African American Quotations Quiz
Who said:
"It is a peculiar sensation, this double-consciousness, this sense of always looking at one's self through the eyes of others. . . . One ever feels his twoness — an American, a Negro; two souls, two thoughts, two unreconciled strivings; two warrings ideals in one dark body, whose dogged strength alone keeps it from being torn asunder."- W.E.B. Du Bois from "The Souls of Black Folk" (1903).
Which musician said this, when asked to define jazz:
"Man, if you gotta ask you'll never know."- This was Louis Armstrong's response to a fan's question about what jazz was.
Who said:
"I am America.

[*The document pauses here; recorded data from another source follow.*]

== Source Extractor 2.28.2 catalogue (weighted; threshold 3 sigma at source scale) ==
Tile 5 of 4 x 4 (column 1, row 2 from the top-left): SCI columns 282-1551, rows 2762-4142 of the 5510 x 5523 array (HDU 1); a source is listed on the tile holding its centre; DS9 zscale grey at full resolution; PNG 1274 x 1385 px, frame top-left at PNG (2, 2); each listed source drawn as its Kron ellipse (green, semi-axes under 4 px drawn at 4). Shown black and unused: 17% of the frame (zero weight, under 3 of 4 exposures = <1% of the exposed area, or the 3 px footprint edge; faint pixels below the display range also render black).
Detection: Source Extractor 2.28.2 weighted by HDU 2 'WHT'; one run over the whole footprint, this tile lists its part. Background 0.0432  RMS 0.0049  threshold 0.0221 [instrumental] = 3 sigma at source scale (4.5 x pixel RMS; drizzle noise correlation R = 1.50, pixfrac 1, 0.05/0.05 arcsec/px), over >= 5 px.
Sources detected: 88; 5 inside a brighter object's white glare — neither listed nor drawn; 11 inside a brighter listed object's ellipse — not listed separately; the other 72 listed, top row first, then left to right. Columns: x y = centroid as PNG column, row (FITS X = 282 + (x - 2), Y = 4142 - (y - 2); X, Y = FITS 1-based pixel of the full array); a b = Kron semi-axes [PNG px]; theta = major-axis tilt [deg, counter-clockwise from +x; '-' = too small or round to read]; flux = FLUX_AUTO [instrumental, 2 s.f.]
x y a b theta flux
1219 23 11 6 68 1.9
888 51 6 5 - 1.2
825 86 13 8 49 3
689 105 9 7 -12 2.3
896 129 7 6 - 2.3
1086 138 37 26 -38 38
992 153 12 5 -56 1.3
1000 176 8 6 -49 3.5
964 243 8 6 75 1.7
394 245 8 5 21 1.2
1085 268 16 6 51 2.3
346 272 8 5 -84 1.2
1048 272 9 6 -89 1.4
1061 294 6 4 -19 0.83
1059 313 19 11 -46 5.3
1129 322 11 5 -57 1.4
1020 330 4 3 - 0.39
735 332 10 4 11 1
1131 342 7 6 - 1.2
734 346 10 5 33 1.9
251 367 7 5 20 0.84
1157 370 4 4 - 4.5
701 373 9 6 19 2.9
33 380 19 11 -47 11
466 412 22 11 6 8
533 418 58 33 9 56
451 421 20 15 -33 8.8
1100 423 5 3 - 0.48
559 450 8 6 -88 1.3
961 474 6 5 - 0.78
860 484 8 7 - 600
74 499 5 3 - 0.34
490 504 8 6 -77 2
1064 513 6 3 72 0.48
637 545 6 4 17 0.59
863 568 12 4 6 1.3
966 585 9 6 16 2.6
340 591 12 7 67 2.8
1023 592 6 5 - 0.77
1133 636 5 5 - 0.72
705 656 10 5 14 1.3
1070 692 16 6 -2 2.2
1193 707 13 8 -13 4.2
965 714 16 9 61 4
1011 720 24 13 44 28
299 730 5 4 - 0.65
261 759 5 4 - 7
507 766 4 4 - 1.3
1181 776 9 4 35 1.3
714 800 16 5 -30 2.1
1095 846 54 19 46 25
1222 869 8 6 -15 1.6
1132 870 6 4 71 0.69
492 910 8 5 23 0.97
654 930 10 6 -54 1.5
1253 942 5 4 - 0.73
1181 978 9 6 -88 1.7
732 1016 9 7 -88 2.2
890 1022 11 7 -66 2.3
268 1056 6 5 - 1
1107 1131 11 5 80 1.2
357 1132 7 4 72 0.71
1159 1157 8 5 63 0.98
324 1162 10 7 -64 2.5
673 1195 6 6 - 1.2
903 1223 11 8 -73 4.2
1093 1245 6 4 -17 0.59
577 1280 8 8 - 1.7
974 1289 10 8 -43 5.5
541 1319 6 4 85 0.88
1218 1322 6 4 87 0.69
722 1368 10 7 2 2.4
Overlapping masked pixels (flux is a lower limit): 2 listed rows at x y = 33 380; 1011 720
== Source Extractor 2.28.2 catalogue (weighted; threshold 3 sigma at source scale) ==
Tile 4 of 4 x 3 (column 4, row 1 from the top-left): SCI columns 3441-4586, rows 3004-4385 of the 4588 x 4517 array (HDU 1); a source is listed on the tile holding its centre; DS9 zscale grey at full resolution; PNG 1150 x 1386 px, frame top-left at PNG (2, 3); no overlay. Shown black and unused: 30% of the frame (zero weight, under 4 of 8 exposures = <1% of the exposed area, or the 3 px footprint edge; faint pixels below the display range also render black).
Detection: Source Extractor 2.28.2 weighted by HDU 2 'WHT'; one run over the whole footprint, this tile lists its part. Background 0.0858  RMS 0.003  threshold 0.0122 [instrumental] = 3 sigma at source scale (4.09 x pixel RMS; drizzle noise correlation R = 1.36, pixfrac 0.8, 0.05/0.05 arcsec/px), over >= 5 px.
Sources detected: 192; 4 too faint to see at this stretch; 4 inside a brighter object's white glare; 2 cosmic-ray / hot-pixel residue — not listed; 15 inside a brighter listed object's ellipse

I am the part you won't recognize. But get used to me. Black, confident, cocky; my name, not yours; my religion, not yours; my goals, my own; get used to me."- Muhammad Ali, in his book "The Greatest" (1975).
Who said:
"We know through painful experience that freedom is never voluntarily given by the oppressor; it must be demanded by the oppressed. Frankly, I have never yet engaged in a direct action movement that was ’well timed,’ according to the timetable of those who have not suffered unduly from the disease of segregation. For years now I have heard the words [sic] ’Wait!’ It rings in the ear of every Negro with a piercing familiarity. This ’Wait’ has almost always meant ’Never.’ We must come to see with the distinguished jurist of yesterday that 'justice too long delayed is justice denied.’"- Martin Luther King, "Letter from Birmingham Jail", April 16, 1963.
Who said:
‘’We, the people.’ It is a very eloquent beginning. But when that document [the Preamble to the US Constitution] was completed on the seventeenth of September in 1787 I was not included in that ’We, the people.’ I felt somehow for many years that George Washington and Alexander Hamilton, just left me out by mistake. But through the process of amendment, interpretation and court decision I have finally been included in ’We, the people.’"- Barbara C. Jordan in a statement made before the House Committee on the Judiciary, July 25, 1974.
Who said:
"The day that the black man takes an uncompromising step and realizes that he's within his rights, when his own freedom is being jeopardized, to use any means necessary to bring about his freedom or put a halt to that injustice, I don't think he'll be by himself."- Malcolm X, Oxford Union Society debate, December 3, 1964.
Who said:
"All my life I've been sick and tired. Now I'm sick and tired of being sick and tired."- Fannie Lou Hamer, during a 1964 interview when she was running for Congress.
Who said:
"You're either part of the solution or part of the problem."- Eldridge Cleaver in a speech given in San Francisco in 1968.
Who said:
"What to the American slave is your Fourth of July? I answer, a day that reveals to him more than all other days of the year, the gross injustice and cruelty to which he is the constant victim.. . . There is not a nation of the earth guilty of practices more shocking and bloody than are the people of these United States at this very hour."- Frederick Douglass, in his speech, "What to the Slave on the Fourth of July?" Rochester, New York, July 4, 1852.
Who said:
"We maintain the use of the words Black Power — let them address themselves to that. We are not going to wait for white people to sanction Black Power. We're tired of waiting; every time black people try to move in this country, they're forced to defend their position beforehand. It's time that white people do that. They ought to start defending themselves as to why they have oppressed and exploited us."- Stokley Carmichael, in a speech called "Black Power," Berkeley, California, 1966. He is credited with originating the term.